Birkaç kezdir yazıyorum. Kürtlerin sınıfsal kırılma noktası 2010 Eylülündeki "kısmi anayasa referandumu" oylamasıdır. Anayasa oylamasına Kürt siyasetinin karşı çıkarak "Boykot" etmesi bu kırılmanın ve sistemle hesaplaşarak "sınıf" tavrı koymasının nirengi noktasıdır. Kürt siyasal hareketi "ulusal" olduğu kadar, Kürt yoksullarının "sınıf" hareketidir de.

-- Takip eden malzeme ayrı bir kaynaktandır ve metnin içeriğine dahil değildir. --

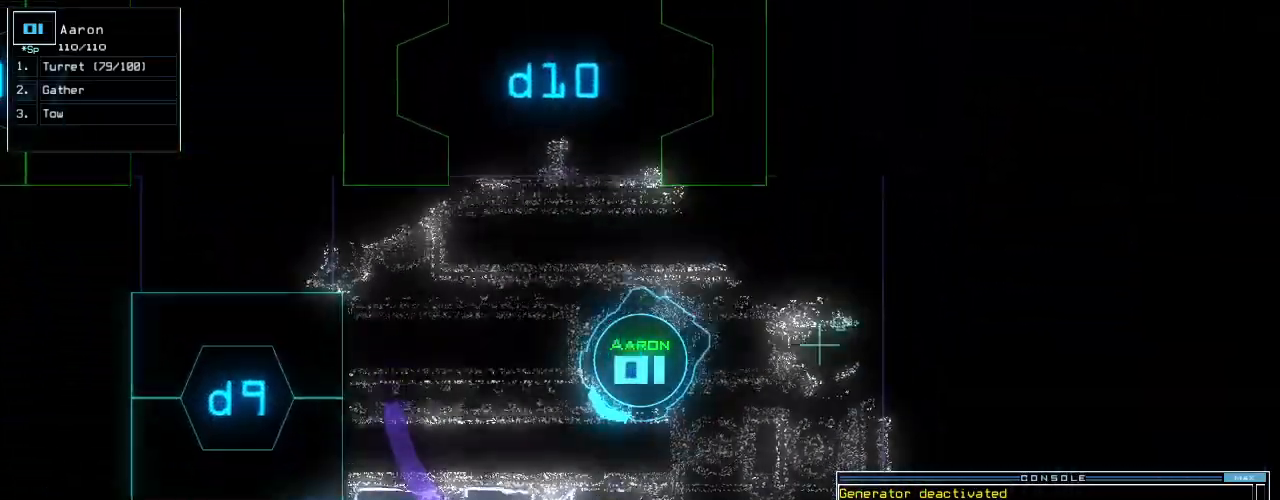
{"keys": ["right", "up"], "events": [[140, "up", "down"]]}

Anayasa oylamasına kadar büyük ölçüde bölgedeki, ağırlıklı olarak da Diyarbakır'daki, iş dünyası merkezli ve bir bölümü de "Kürt okumuşları" diyeceğimiz ve şimdilerde "Kürt orta sınıfını" temsil eden, sınıfsal kökleri öyle olmasa da yaşam biçimleri ve tercihleri gereği "burjuvalaşmaya" doğru istekli ve istikrarlı bir şekilde evirilen; yüzbinler dolarlık dublex villalarda yaşayıp dört çarpı dört cip'lerle Kürt şehirlerinde seyrüsefer eden sınıfla, Kürt yoksullarının hesap kesimi...
Anayasa referandumunda bu ayrışma "Evet"le, "Boykot" çatışması şeklinde tezahür ederek kendini ele verdi. Kürt siyaseti "sınıf" meselesinin bir kez daha siyasal tavırda belirleyici olacağını ve olması gerektiğini "canı yanarak" hissetti, duyumsadı.
Sarayda yaşayanlarla, kulübede yaşayanların sınıfsal tercihlerinin ve taleplerinin yüzelli sene evvel yaşamış bir şahsiyet tarafından dile getirilen ideolojik tespitinin bugünde olanca sıcaklığıyla doğru olduğunu pratikle kanıtladı.
Anayasa gerekçe gösterilerek Kürdü siyaseten teslim alıp, Kürdün siyasal temsiliyetine de Kürt orta ve üst sınıfını "hazırlamaya" çalışan muktedire okkalı bir tokat attı bilcümle Kürt halkı.
Şimdiki tahammülsüzlük ve siyaseten hazımsızlığın kökeninde yatan asıl neden kanımca budur. KCK Duruşmalarını da, onca tek tekçi söylemde ısrarın da böyle okunması gerektiği düşüncesindeyim.
Buraya kadar bir sorun yok. Kürtler bizatihi yaşam pratikleriyle gördüler artık kiminle dost, kiminle karşıt olacaklarını!
Tekrar başa dönersek, Kürt yoksulları kendilerini batının metropollerine "süren" sistemle, ruhları, bedenleri zedelenerek hesaplaşırken; "burjuva"laşıp yabancılaşan ve temsiliyetse onu da "sizin adınıza" biz yaparız diyenlerle, elbette hesaplaşmak durumunda. Bu işin amentüsü...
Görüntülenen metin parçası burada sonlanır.